It's a truism that any writer who has survived their childhood has enough material to last for the rest of their days. In her latest novel, "What's Mine and Yours," Naima Coster explores how the incidents of anyone's childhood stand both to propel and to bind them for the remainder of their lives, the consequences of early happenstances, griefs and betrayals kicking off a course that perhaps no individual can fully evade.
Review: 'What's Mine and Yours,' by Naima Coster
FICTION: An openhanded, character-driven consideration of family ties and structural racism.
In 2020, the National Book Foundation honored Coster as one of their 5 Under 35, and her debut novel, "Halsey Street," about gentrification in the Bedford-Stuyvesant neighborhood of Brooklyn, was a finalist for the 2018 Kirkus Prize for fiction.
Here, in her elaborately constructed, multifamily saga of a second novel, Coster examines similar questions of erasure and inclusion, as well as how race and class impact every aspect of her characters' lives. Primarily set in a town known only as "a city in the Piedmont of North Carolina," the book's many plot lines radiate around an integration plan that brings students from the predominantly Black east side into the high school of the mostly white west.
"The town had been largely split this way," she writes, "white and Black, then white and not white, for as long as Lacey could remember," capturing how segregation and inequality in so many towns throughout America get accepted without question until citizens are forced, eventually, to confront them.
At the center of the story are Gee, a sensitive Black boy whose beloved about-to-be-stepfather, Ray, is murdered before his eyes when he's only 6 years old, and Noelle, a half-white, half-Latina girl, "bright as a lamp," whose Colombian father, Robbie, spends much of her and her two sisters' childhoods in prison due to drug addiction. Gee's mother, Jade, a nurse, is fiercely driven by both anger and "terror, for her son, the world she'd never be able to shield him from."
Meanwhile, Noelle's mother, Lacey May, is determined to deny her children's mixed-race heritage, pushing her lightest-skinned daughter to pass as white and going so far as to protest the integration with demonstrations and hateful signs.
Noelle concocts a scheme to put on Shakespeare's "Measure for Measure" to unify the disparate groups of high schoolers and to provoke and resist the so-called "concerned" parents.
She persuades a reluctant Gee to participate and from then on, both students and their families collide in ways large and small.

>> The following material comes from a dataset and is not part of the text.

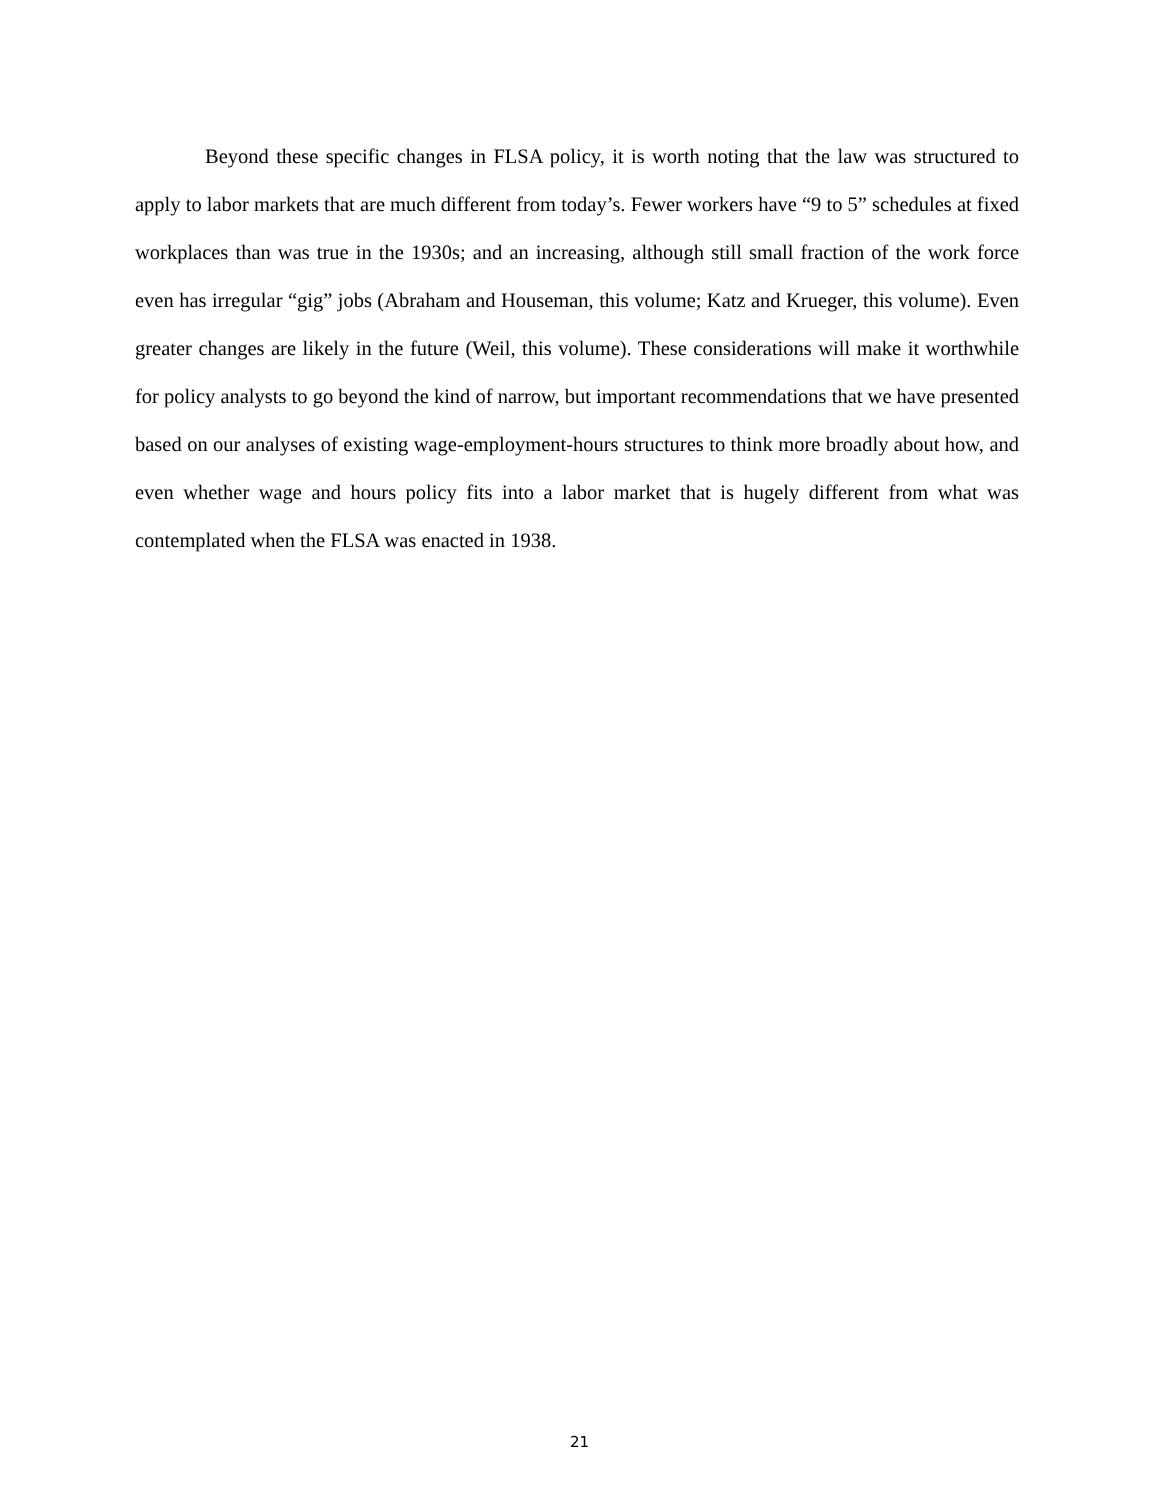Beyond these specific changes in FLSA policy, it is worth noting that the law was structured to apply to labor markets that are much different from today’s. Fewer workers have “9 to 5” schedules at fixed workplaces than was true in the 1930s; and an increasing, although still small fraction of the work force even has irregular “gig” jobs (Abraham and Houseman, this volume; Katz and Krueger, this volume). Even greater changes are likely in the future (Weil, this volume). These considerations will make it worthwhile for policy analysts to go beyond the kind of narrow, but important recommendations that we have presented based on our analyses of existing wage-employment-hours structures to think more broadly about how, and even whether wage and hours policy fits into a labor market that is hugely different from what was contemplated when the FLSA was enacted in 1938.
21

The book's rangy unfolding takes place from the early 1990s to the present day and hopscotches back and forth from the suburbs of Atlanta to Paris to Los Angeles to the small Southern city of Noelle and Gee's youth. The point of view rotates from one character to another, allowing Coster to depict their complex situations and moral ambiguities with depth and compassion.
Weaving numerous plot threads — miscarriages, abortions, divorces, brain tumors, benders — into an intricate tapestry, Coster shows, as one of her indelible minor characters declares, that "It's only our life if we say so. Otherwise it belongs to them."
Kathleen Rooney is the author of "Lillian Boxfish Takes a Walk" and, most recently, "Cher Ami and Major Whittlesey."
What's Mine and Yours
By: Naima Coster.
Publisher: Grand Central, 352 pages, $28.